* [Exercise brief]
Please produce a character-exact copy of the listing that follows, omitting all images.

┌────────

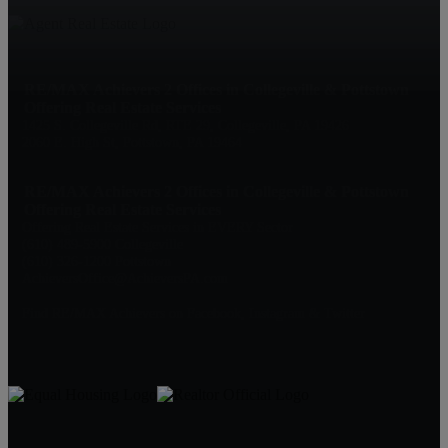
RE/MAX Achievers 2 Offices in Collegeville & Pottstown
Offering Real Estate Services
1425 S. Collegeville Rd, RTE 29, Collegeville, PA 19426
2060 E. High St, Pottstown, PA 19464
RE/MAX Achievers 2 Offices in Collegeville & Pottstown
Offering Real Estate Services
Offering Real Estate Services in EVERY Sector
(610) 489-5900 Collegeville
(610) 326-1200 Pottstown
AchieversOffice@AchieversPA.com
Find RE/MAX Achievers on Facebook, Instagram & Twitter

└────────

* [Solution]
RE/MAX Achievers 2 Offices in Collegeville & Pottstown
Offering Real Estate Services
1425 S. Collegeville Rd, RTE 29, Collegeville, PA 19426
2060 E. High St, Pottstown, PA 19464
RE/MAX Achievers 2 Offices in Collegeville & Pottstown
Offering Real Estate Services
Offering Real Estate Services in EVERY Sector
(610) 489-5900 Collegeville
(610) 326-1200 Pottstown
AchieversOffice@AchieversPA.com
Find RE/MAX Achievers on Facebook, Instagram & Twitter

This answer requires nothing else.